Abdominal hypotonia can lead to constipation, inguinal hernias and cryptorchidism (failure of the testicles to descend into the scrotal pouches); axial hypotonia (of the muscles on the sides of the spine) can lead to spinal deviations (called scoliosis); hypotonia of the lower extremities can lead to dislocations in various joints: hips, knees or ankles.
Cranial growth
In neurology it is very important to assess cranial growth, by measuring the cranial perimeter and the growth curve with age, which guides us on an adequate brain growth.
Children with Kabuki syndrome often have decreased skull size, called microcephaly (low cranial growth). It can be an indirect sign of developmental delay and does not necessarily indicate other neurological problems or brain malformations, but it is important to measure over time to see the neurological evolution.
Seizures
Epileptic seizures are due to an abnormal and simultaneous discharge of a group of neurons, usually located in the cerebral cortex.
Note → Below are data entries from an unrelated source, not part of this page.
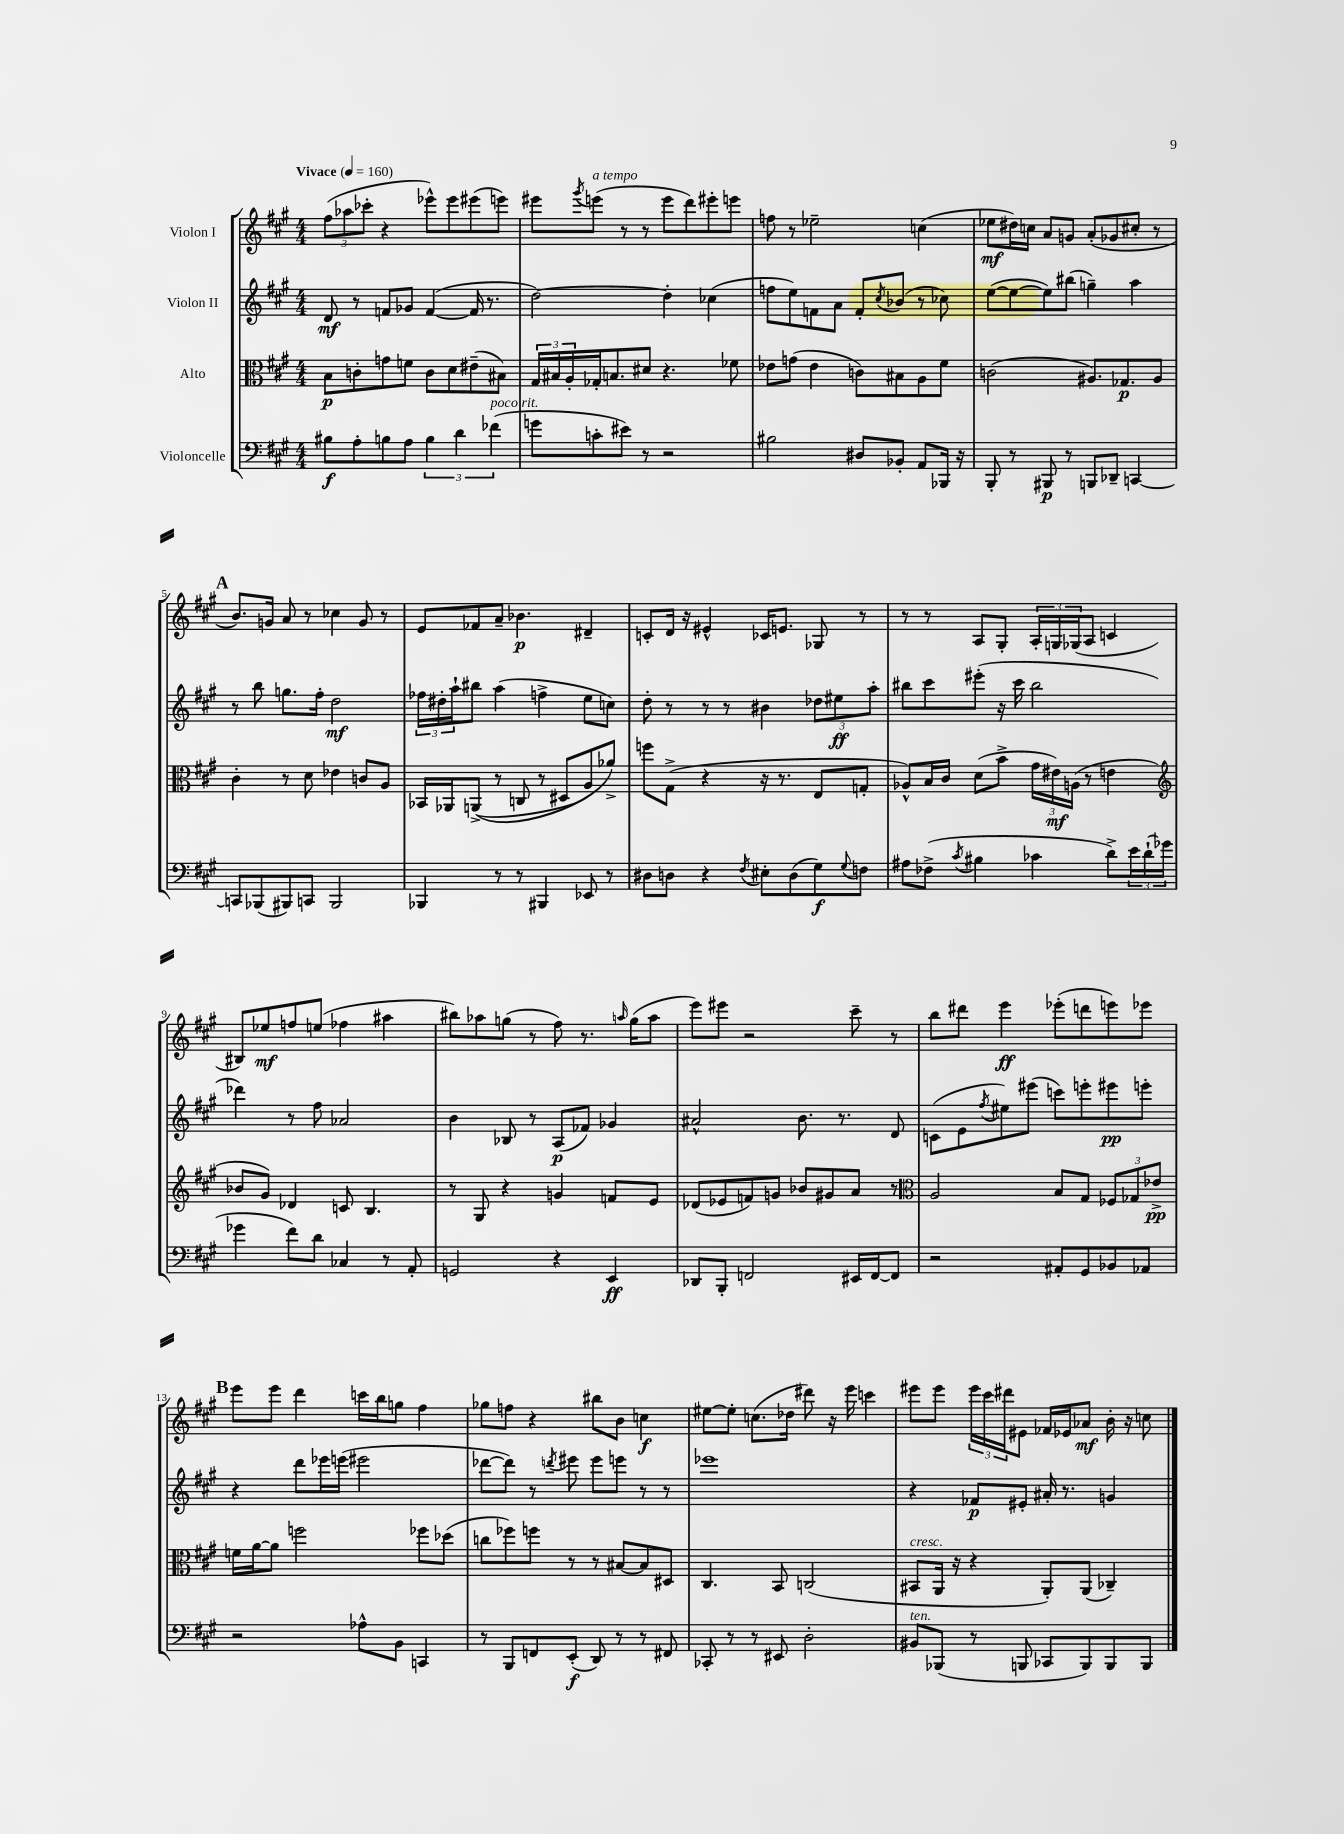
<<
\new StaffGroup <<
\new Staff = "s0" \with { instrumentName = "Violon I" } {
    \clef treble \key a \major \numericTimeSignature \time 4/4 \tempo "Vivace" 4 = 160
    \tuplet 3/2 { fis''8( aes''8 ces'''8-. } r4 ees'''8-^) ees'''8 eis'''8( e'''8) |
    eis'''8 \acciaccatura { gis'''8 } e'''8^\markup { \italic "a tempo" }( r8 r8 e'''8 d'''8) eis'''8-. e'''8 |
    f''8 r8 ees''2-- c''4( |
    ees''8\mf dis''16) c''16 a'8 g'8 a'8-.( ges'8 cis''8-. r8 |
    \mark \markup { \bold "A" } b'8.) g'16 a'8 r8 ces''4 g'8 r8 |
    e'8 fes'8 a'8-- bes'4.\p dis'4-- |
    c'8-. d'16 r16 eis'4-^ ces'16 e'8. ges8 r8 |
    r8 r8 a8 gis8-. \tuplet 3/2 { a16-. g16 ges16( } a8 c'4 |
    bis8) ees''8\mf f''8 e''8( fes''4 ais''4 |
    bis''8) aes''8 g''8( r8 fis''8) r8. \grace { a''16 } g''16( a''8 |
    e'''8) eis'''8 r2 cis'''8-- r8 |
    b''8 dis'''8 e'''4\ff ees'''8-.( d'''8 e'''8) ees'''8 |
    \mark \markup { \bold "B" } e'''8 e'''8 d'''4 c'''16 b''16 g''8 fis''4 |
    ges''8 f''8 r4 bis''8 b'8 c''4\f |
    eis''8~ eis''8-. c''8.( des''16 dis'''8) r16 e'''16 c'''4 |
    eis'''8 eis'''8 \tuplet 3/2 { eis'''16 cis'''16 dis'''16 } eis'8 fes'16 ees'16 aes'8\mf b'16-. r16 c''8 \bar "|." |
}
\new Staff = "s1" \with { instrumentName = "Violon II" } {
    \clef treble \key a \major \numericTimeSignature \time 4/4
    d'8\mf r8 f'8 ges'8 f'4~( f'16 r8. |
    d''2~) d''4-. ces''4( |
    f''8 e''8) f'8 a'8 f'8-. \acciaccatura { cis''8 } bes'8( r8 ces''8) |
    e''8~( e''8~ e''8) bis''8( g''4--) a''4 |
    \mark \markup { \bold "A" } r8 b''8 g''8. fis''16-. d''2\mf |
    \tuplet 3/2 { fes''16 dis''16-. a''16-! } bis''8 a''4( f''4-> e''8 c''8) |
    d''8-. r8 r8 r8 bis'4 \tuplet 3/2 { des''8 eis''8\ff a''8-. } |
    bis''8 cis'''8 eis'''8-.( r16 cis'''16 bis''2 |
    des'''4) r8 fis''8 aes'2 |
    b'4 bes8 r8 a8\p( fes'8) ges'4 |
    ais'2-^ b'8. r8. d'8 |
    c'8( e'8 \acciaccatura { fis''8 } eis''8) eis'''8( c'''8) e'''8-. eis'''8\pp e'''8-. |
    \mark \markup { \bold "B" } r4 d'''8 ees'''16 e'''16( eis'''2 |
    des'''8~ des'''8) r8 \acciaccatura { d'''8 } eis'''8 eis'''8 e'''8 r8 r8 |
    ees'''1 |
    r4 fes'8\p eis'8-. ais'16-. r8. g'4 \bar "|." |
}
\new Staff = "s2" \with { instrumentName = "Alto" } {
    \clef alto \key a \major \numericTimeSignature \time 4/4
    b8\p c'8-. g'8 f'8 c'8 d'8 eis'8--( bis8) |
    \tuplet 3/2 { gis16 bis16 a16-. } ges16-. b8. dis'8 r4. fes'8 |
    ees'8 g'8( ees'4 c'8) bis8 a8 fis'8 |
    c'2( ais8.) ges8.\p ais8 |
    \mark \markup { \bold "A" } cis'4-. r8 d'8 ees'4 c'8 a8 |
    bes,16 aes,16 a,8->(\( r8 c8 r8 dis8 a8) aes'8->\) |
    f''8 gis8->( r4 r16 r8. e8 g8-. |
    aes8-^) b16 cis'16 d'8( b'8-> \tuplet 3/2 { gis'16 eis'16\mf) a16( } r8 e'4 |
    \clef treble bes'8 gis'8) des'4 c'8 b4. |
    r8 gis8 r4 g'4 f'8 e'8 |
    des'8( ees'8 f'8) g'8 bes'8 gis'8 a'8 r8 |
    \clef alto a2 b8 gis8 \tuplet 3/2 { fes8 ges8 ees'8->\pp } |
    \mark \markup { \bold "B" } f'16 a'16~ a'8 f''2 fes''8 des''8( |
    c''8 fes''8) f''8 r8 r8 bis8~ bis8 dis8 |
    cis4. b,8 c2( |
    bis,8^\markup { \italic "cresc." } a,16 r16 r4 a,8-.) a,8( ces4--) \bar "|." |
}
\new Staff = "s3" \with { instrumentName = "Violoncelle" } {
    \clef bass \key a \major \numericTimeSignature \time 4/4
    bis8\f a8-. b8 a8 \tuplet 3/2 { b4 d'4 fes'4^\markup { \italic "poco rit." }( } |
    g'8 c'8-. eis'8) r8 r2 |
    bis2 dis8 bes,8-. a,8 bes,,16 r16 |
    b,,8-. r8 bis,,8\p r8 b,,8 des,8-- c,4~ |
    \mark \markup { \bold "A" } c,8 bes,,8( bis,,8) c,8 bis,,2 |
    bes,,4 r8 r8 bis,,4 ees,8 r8 |
    dis8 d8 r4 \acciaccatura { fis8 } eis8-. d8( gis8\f) \appoggiatura { gis8 } f8 |
    ais8 fes8->( \acciaccatura { cis'8 } bis4 ces'4 d'8->) \tuplet 3/2 { e'16 d'16-!( ges'16 } |
    ges'4 fis'8) d'8 ces4 r8 a,8-. |
    g,2 r4 e,4\ff |
    des,8 b,,8-. f,2 eis,16 f,16~ f,8 |
    r2 ais,8-. gis,8 bes,8 aes,8 |
    \mark \markup { \bold "B" } r2 aes8-^ b,8 c,4 |
    r8 b,,8 f,8 e,8-.\f( d,8) r8 r8 fis,8 |
    ces,8-. r8 r8 eis,8 d2-. |
    bis,8^\markup { \italic "ten." } bes,,8( r8 b,,8 ces,8 b,,8) b,,8 b,,8 \bar "|." |
}
>>
>>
They can be due to multiple causes: fever (febrile seizures), brain infections (such as meningitis or encephalitis), cranial trauma, dehydration, lack of oxygen (e.g. in cardiac arrhythmias), epilepsy, etc.
Thus, epilepsy is not synonymous with epileptic seizures. Epilepsy is defined as a chronic lesion of the brain (e.g. a brain malformation or a genetic disorder) that manifests itself in the form of epileptic seizures.To diagnose a child or adult with epilepsy, it is necessary that he/she has presented at least 2 epileptic seizures in the absence of a transient cause (e.g. fever, infection, trauma), and preferably that there are compatible alterations in the electroencephalogram.
Epilepsy has been described in kids with Kabuki syndrome but that does not mean that all children have epilepsy.
The diagnosis of an epileptic seizure is made by clinical history (the patient's symptomatology is fundamental) and is supported by the electroencephalogram or EEG.
The EEG is a recording of the electrical activity of neurons. There are external factors that favor the appearance of EEG abnormalities, which are systematically applied during recordings to optimize the performance of the test.
There are many different types of epileptic seizures, just as there are different types of EEG findings depending on the type of seizure presented by the patient, the underlying disease, the use of anti-epileptic medication...
Neurological development
From the cognitive point of view, one of the things that most concern parents of children with Kabuki syndrome is the intellectual deficit or disability. Intellectual deficit is a frequent manifestation and most children present with mild to moderate, some with severe degrees. Intelligence tests assessing IQ show great variability.
In general, there is a slowness in both speech and reasoning, so these are children who, with more time to perform activities, their performance improves greatly.